The first time you see high-quality delta-8, it almost looks like something out of a science fiction movie. The oil is perfectly clear: as transparent as water. But not just any water. Only beautiful, crystal-clear water from a jungle rainforest waterfall looks that perfect. In the cannabis world that is pretty unusual. Users are accustomed to every color of amber on the spectrum. Clear is new.
Members of the cannabis community around the country are flocking to delta-8, and it isn’t because of the color. The unbeatable effects drive that train. But for many, this gorgeous oil is a further indication of delta-8’s superiority over the much more famous delta-9, and they aren’t completely off-base.
So why is delta-8 clear? And what does it tell us about the oil? To understand that, you first need to understand what delta 8 is, and how it’s made.
The Proximity of the Cannabinoids
Delta 8 is a federally legal version of THC. It exists naturally in cannabis and hemp, and is often mistaken for it’s more famous cousin — delta-9. That is the compound responsible for the psychoactive effects of cannabis and marijuana.
Delta 8 looks and sounds a lot like delta 9, but it binds to the receptors in the human body in a completely different way, which results in a very different experience. The biggest difference is the quality of the sensations. Delta 8 can been shown to boost energy and typically keeps users alert and focused for the duration of the effects. It also has none of the anxiety or paranoia that is associated with delta 9. That is because delta 8 is far less potent, and targets a slightly different set of bodily sensations.
The other big factor that separates delta-8 from the other cannabinoids is that it exists naturally in almost-undetectable amounts. Whereas CBD and delta 9 are found in huge concentrations in the cannabis flower, delta 8 is so negligible you can’t even feel the effects.

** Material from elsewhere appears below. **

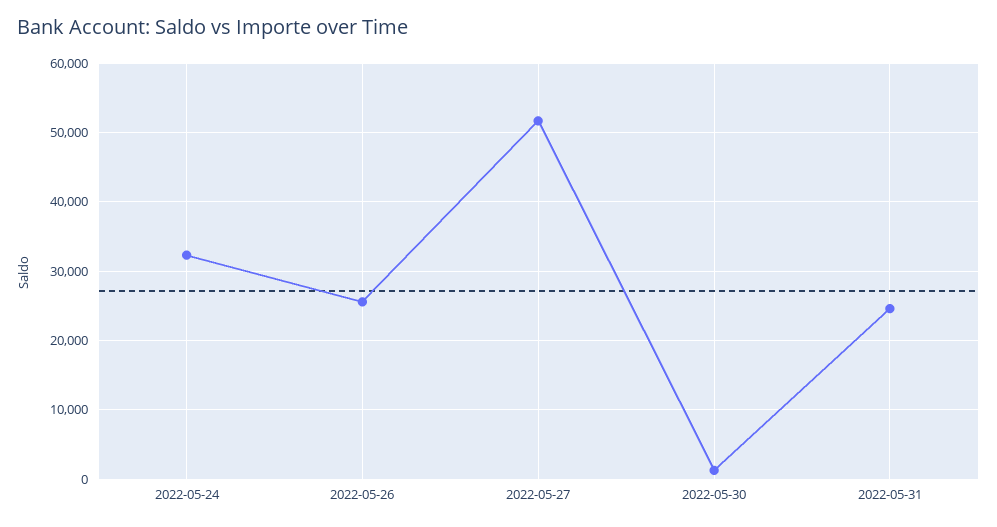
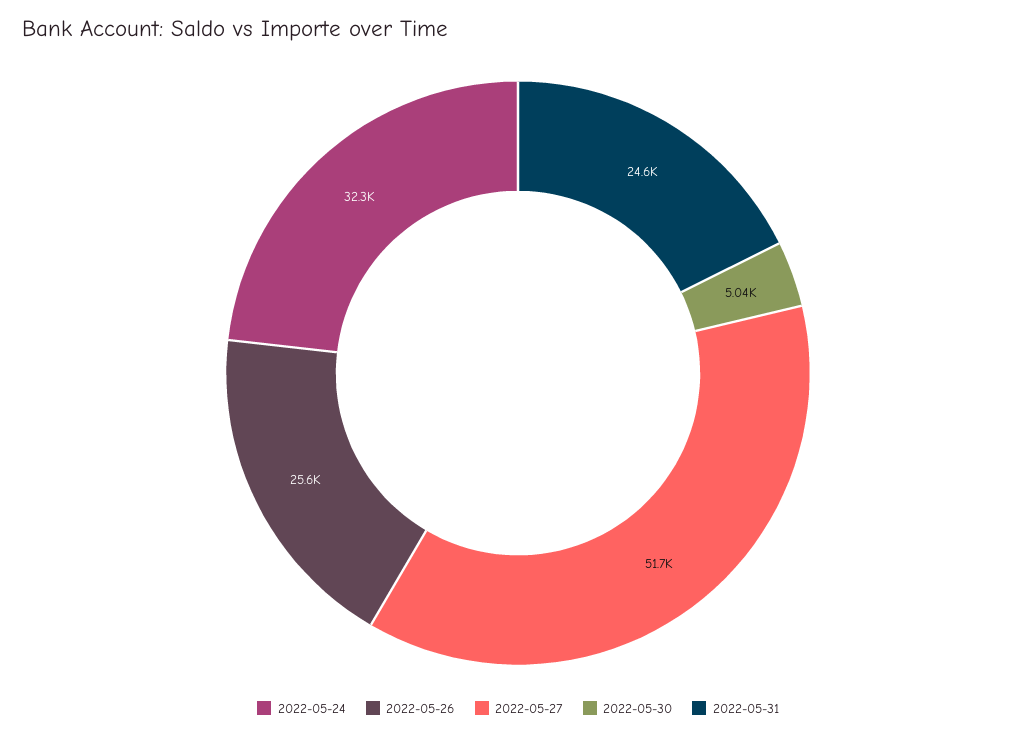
2022-05-30: 1000 -> 5040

This means you can’t extract delta 8 the same way you can other cannabinoids. It takes too much energy and wastes too much hemp for that model to be economically viable. Fortunately, there is a workaround.
Creating Delta 8
Delta 8 as a molecule is very similar to CBD. And it is actually possible, through a fairly straightforward refinement process, to take CBD and chemically transform it into delta 8. This safe and affordable method yields extremely pure delta 8 that is then added to products and enjoyed by users nationwide.

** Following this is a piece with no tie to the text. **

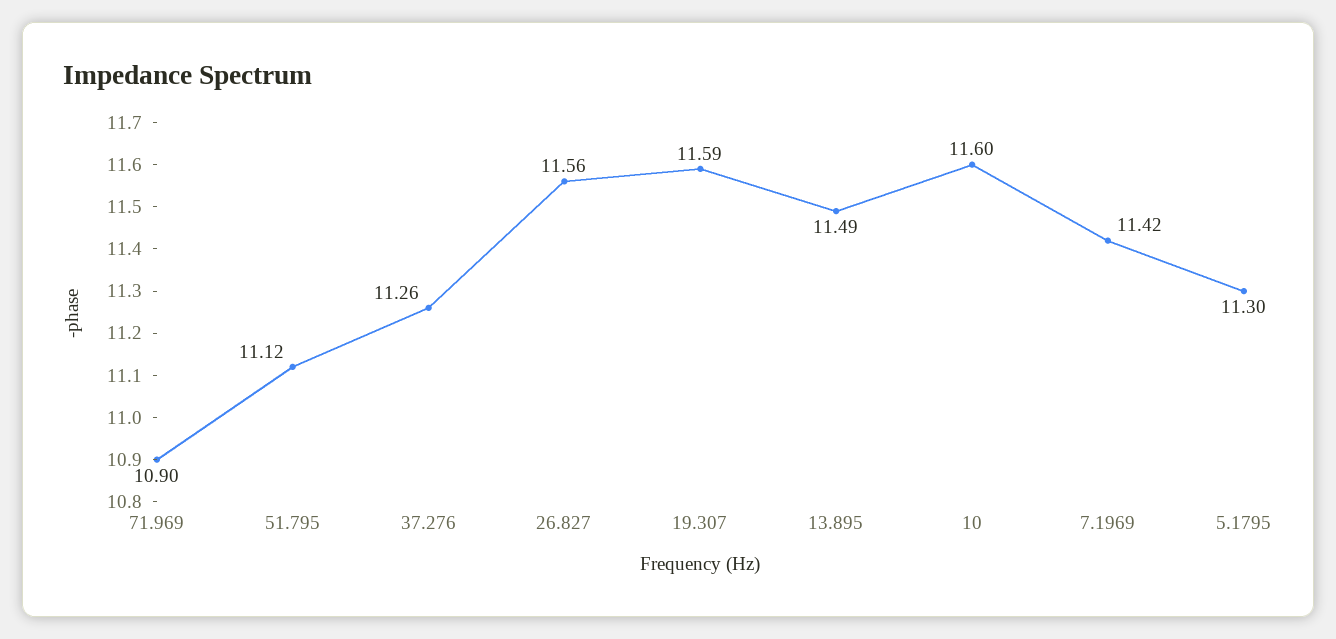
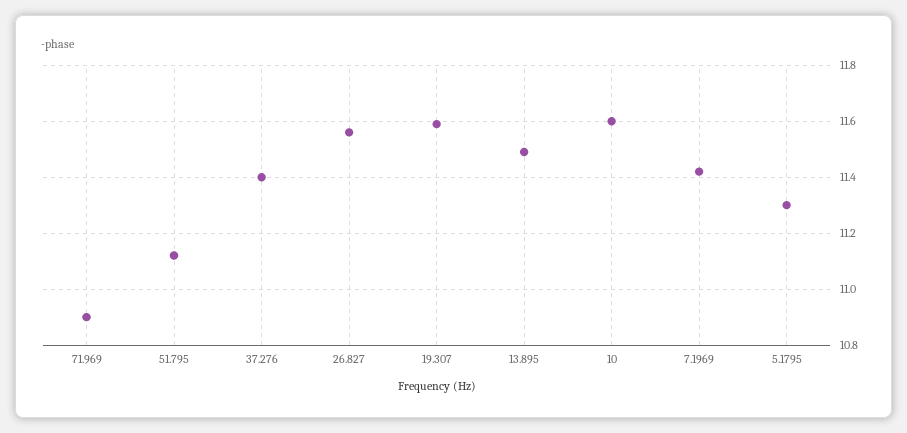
37.276: 11.26 -> 11.4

So what does it mean if your delta 8 isn’t clear?
If your delta 8 isn’t perfectly clear, it means there are impurities in your oil. These impurities may be safe or unsafe depending on what they are. For example, a rose-tinted delta 8 oil typically means the delta 8 reaction was performed improperly at a non-neutral pH level or that the operators did not discard a pink fraction that is typically removed during a distillation step. In any case, unless it’s pink due to oxidation, you should avoid pink delta 8 oils.
Amber, gold, and other colors may indicate the presence of terpenes or other cannabinoids. While these compounds may be safe, they can still affect the color of the oil.
Pure delta 8 is a clear oil. However, all clear delta 8 is not pure. It is possible to turn a colored delta 8 oil into a clear oil by stripping it of its color through the use of carbon and/or clays. It is not done using bleach as some have claimed. The use of carbon and clays is a common processing step that helps remove other impurities in the oil, in addition to removing the color.
So there you have it. The clear oil is more than an aesthetic addition. It will highlight the purity to a large degree, but it is not the single determining factor of high quality delta-8. You should always carefully inspect the color and product breakdown of any delta-8 oil you plan to buy, and if possible look at the lab testing, to ensure you are getting the highest possible quality product.
If you are worried about buying a safe and quality product, make sure to buy delta 8 from a trusted source.